My test routine told me everything was fine, but I happened to notice on the printout that Ln(0.5) was +0.69315, and Exp(+0.69315) was 0.5. That's clearly an error in both the Ln and Exp functions. I thought they didn't work for values less than one. But then I noticed Ln(0.25) was -1.38629, and Exp(-1.38629) was 0.25, so the functions appeared to work for numbers less than one after all. Then I noticed Ln(2.0) was also +0.69315, and Exp(+0.69315) was 2.0! How could Exp(+0.69315) evaluate to two different answers and always the right one? It was very confusing.
It turned out that the bug was in Fixed_Image. Numbers in the interval from -1.0 to 0.0 were printed as positive values. Even though I had tested Fixed_Image with many different values, I didn't happen to pick a value in that small interval. I just discovered it through dumb luck.
After you have tried one or more of the previous input selection methods, dumb luck will finish the job. Just put a fully-debugged, error-free module to normal use and you will almost always find errors you didn't find before, no matter how much you tested it.

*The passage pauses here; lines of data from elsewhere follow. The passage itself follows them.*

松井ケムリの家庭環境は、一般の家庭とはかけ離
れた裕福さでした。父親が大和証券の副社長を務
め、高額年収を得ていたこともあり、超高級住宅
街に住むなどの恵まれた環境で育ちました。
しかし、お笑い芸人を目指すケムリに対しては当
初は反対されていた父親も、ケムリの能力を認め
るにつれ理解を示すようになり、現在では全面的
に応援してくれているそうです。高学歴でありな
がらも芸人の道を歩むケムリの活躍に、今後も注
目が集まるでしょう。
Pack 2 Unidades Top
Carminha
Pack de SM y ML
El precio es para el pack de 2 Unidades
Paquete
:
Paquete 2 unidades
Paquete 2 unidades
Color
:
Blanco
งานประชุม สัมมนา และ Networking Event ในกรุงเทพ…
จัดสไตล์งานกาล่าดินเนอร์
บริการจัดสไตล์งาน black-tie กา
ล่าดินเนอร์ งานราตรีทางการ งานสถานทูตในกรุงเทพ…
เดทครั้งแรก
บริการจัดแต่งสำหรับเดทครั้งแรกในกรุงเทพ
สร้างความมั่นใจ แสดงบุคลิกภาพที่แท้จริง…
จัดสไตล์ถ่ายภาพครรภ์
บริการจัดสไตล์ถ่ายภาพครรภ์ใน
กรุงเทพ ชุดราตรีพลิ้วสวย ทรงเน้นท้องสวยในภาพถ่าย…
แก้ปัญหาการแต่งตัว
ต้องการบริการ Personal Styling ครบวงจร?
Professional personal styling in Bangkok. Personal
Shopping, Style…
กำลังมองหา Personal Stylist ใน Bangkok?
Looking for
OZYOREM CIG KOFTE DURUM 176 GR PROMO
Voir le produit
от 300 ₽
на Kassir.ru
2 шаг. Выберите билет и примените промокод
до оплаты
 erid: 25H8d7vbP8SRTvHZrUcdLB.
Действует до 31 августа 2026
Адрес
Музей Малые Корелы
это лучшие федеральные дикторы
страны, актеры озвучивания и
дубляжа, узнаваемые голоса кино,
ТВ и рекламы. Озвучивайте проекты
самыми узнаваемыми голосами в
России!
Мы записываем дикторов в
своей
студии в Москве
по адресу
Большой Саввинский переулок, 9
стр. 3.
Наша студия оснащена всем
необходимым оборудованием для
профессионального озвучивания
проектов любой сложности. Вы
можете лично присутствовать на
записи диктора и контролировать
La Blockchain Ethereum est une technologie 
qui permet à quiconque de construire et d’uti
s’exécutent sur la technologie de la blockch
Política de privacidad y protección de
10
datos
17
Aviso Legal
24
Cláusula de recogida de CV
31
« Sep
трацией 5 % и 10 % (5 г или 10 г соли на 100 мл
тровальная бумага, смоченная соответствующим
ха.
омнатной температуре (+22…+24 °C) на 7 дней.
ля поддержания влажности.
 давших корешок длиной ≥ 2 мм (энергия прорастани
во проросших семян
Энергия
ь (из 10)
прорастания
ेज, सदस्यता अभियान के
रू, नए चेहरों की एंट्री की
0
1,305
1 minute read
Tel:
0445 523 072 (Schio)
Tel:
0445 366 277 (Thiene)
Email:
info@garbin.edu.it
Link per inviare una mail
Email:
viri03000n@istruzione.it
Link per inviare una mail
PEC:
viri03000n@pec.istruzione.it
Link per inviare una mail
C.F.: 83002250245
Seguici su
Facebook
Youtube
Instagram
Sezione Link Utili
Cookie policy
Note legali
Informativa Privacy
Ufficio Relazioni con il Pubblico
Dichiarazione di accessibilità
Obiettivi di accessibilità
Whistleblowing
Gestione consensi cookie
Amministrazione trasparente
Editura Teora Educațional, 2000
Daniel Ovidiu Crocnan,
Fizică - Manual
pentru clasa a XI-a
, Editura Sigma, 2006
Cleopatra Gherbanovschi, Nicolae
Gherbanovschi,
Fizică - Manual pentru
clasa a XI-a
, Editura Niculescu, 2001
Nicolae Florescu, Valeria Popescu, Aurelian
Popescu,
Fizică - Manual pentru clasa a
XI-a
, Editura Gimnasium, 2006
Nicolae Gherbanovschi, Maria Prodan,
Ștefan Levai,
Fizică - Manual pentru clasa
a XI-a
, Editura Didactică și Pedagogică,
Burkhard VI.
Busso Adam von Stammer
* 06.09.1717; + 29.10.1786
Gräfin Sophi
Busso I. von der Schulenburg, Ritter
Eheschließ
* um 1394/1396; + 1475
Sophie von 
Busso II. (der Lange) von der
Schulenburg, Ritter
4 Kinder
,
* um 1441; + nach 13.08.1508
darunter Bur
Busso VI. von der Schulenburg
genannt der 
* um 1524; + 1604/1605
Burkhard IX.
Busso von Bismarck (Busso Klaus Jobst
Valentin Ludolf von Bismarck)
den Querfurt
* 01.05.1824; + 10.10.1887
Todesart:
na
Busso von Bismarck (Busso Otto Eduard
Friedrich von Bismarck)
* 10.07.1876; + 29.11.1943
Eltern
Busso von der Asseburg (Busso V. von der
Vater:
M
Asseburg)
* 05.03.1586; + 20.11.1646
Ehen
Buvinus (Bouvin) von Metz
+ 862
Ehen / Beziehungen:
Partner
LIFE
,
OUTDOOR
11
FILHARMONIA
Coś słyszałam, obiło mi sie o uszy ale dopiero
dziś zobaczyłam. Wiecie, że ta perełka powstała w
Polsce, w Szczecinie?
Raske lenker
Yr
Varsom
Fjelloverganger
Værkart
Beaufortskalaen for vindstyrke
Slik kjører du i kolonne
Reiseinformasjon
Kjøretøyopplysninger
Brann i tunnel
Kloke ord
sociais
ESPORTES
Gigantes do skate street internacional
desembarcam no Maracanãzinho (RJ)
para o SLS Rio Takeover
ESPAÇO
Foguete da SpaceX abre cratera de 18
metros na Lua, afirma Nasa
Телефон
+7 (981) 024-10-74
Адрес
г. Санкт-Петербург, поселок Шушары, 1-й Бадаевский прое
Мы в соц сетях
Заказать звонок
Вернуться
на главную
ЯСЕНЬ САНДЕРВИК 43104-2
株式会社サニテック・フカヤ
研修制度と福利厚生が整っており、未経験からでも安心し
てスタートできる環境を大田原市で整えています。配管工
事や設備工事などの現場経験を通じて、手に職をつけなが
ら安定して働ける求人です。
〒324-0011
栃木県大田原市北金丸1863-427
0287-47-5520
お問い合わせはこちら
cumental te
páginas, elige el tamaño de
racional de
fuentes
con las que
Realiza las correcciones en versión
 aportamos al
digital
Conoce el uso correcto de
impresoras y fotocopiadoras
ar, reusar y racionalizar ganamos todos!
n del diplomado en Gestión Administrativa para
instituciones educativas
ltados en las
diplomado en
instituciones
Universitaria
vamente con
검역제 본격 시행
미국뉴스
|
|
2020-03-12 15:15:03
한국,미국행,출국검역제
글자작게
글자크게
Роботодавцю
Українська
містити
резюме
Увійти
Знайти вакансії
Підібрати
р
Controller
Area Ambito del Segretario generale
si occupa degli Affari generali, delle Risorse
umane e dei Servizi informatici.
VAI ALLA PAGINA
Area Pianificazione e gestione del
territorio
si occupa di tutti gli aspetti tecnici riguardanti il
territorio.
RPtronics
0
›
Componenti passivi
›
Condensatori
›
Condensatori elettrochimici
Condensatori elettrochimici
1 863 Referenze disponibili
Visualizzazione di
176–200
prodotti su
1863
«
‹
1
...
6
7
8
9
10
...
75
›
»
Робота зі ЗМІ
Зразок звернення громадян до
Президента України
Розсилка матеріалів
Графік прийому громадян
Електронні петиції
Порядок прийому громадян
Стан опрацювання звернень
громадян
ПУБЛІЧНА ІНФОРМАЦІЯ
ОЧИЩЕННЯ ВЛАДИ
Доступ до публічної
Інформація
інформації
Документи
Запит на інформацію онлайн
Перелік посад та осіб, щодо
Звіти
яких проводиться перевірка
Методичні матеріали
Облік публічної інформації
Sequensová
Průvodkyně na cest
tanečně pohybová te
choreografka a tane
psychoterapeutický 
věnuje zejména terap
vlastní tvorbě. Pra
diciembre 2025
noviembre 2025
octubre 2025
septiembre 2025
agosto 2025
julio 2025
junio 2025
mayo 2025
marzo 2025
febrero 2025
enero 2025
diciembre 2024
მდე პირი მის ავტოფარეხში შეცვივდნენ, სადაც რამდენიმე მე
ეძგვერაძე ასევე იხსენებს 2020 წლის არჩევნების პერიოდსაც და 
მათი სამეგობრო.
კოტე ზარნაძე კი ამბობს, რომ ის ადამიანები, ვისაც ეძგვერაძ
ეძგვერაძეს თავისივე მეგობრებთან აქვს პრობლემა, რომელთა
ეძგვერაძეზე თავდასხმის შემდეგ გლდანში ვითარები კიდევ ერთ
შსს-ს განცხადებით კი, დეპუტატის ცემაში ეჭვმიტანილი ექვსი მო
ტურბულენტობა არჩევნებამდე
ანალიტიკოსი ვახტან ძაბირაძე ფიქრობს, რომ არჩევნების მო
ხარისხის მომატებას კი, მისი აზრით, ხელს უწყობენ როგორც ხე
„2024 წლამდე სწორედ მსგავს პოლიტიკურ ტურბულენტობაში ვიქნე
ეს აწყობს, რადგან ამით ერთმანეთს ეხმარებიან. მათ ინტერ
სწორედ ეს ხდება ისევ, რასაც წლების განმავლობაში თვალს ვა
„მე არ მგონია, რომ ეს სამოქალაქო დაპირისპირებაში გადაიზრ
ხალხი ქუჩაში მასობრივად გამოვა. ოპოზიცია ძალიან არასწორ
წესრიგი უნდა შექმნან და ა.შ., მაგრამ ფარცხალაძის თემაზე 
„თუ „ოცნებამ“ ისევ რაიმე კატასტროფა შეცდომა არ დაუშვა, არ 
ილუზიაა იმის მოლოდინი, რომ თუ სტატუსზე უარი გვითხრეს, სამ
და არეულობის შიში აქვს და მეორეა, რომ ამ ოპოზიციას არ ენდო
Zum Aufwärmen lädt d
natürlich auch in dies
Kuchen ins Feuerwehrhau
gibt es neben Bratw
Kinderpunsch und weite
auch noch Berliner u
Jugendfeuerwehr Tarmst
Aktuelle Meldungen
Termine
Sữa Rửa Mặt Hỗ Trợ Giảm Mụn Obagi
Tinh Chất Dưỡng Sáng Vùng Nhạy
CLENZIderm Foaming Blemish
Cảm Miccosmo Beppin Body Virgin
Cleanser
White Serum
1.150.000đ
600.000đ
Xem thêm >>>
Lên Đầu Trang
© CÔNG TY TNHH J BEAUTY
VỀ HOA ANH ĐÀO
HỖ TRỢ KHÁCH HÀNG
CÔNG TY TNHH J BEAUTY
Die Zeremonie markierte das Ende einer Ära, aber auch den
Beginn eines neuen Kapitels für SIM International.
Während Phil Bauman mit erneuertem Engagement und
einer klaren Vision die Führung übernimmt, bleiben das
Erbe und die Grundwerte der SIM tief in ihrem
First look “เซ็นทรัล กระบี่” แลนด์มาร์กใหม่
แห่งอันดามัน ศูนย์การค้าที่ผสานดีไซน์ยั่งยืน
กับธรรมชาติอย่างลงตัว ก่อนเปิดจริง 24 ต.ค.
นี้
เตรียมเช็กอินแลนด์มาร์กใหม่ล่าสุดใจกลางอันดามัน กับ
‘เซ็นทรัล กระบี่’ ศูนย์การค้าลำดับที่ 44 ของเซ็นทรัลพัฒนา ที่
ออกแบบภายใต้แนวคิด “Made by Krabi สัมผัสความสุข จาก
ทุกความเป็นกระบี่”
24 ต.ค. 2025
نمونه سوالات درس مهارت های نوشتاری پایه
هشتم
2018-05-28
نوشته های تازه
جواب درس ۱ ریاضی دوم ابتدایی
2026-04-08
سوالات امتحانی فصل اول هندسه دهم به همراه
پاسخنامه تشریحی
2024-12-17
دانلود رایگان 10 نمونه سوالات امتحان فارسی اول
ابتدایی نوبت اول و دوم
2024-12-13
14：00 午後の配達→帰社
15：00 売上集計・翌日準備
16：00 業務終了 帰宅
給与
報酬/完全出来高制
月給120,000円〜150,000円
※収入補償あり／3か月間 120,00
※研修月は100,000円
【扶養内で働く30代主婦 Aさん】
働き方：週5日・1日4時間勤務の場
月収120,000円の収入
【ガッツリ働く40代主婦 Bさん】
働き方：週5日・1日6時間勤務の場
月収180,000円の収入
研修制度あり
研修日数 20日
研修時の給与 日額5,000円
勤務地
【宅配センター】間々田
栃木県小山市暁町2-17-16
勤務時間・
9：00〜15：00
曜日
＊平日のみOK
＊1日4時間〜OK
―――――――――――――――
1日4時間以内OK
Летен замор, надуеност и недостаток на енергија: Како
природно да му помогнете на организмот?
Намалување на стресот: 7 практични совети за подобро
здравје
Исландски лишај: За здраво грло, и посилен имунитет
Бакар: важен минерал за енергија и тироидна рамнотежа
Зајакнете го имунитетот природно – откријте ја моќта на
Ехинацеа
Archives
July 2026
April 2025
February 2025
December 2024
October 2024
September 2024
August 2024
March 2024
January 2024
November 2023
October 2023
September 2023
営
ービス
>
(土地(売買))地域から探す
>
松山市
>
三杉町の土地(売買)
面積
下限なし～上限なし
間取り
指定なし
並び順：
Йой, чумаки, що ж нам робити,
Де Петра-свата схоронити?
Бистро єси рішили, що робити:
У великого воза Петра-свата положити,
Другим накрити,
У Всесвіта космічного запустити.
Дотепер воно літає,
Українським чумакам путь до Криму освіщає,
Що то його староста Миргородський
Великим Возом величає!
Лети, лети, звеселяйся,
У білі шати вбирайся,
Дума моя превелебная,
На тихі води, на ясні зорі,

Don't think that dumb luck is a substitute for the other kinds of testing. It is the final line of defense, and should just find minor coding errors that can be fixed without changing any documentation. If normal usage finds an error that requires a major program revision, it is too late in the development cycle for that. You have to do everything you can to find major errors early.
Routines that involve user interfaces are very difficult to test, because it is so difficult to predict what a user will do. These routines need lots of operational testing because dumb luck is the only way of finding strange responses to illegal inputs.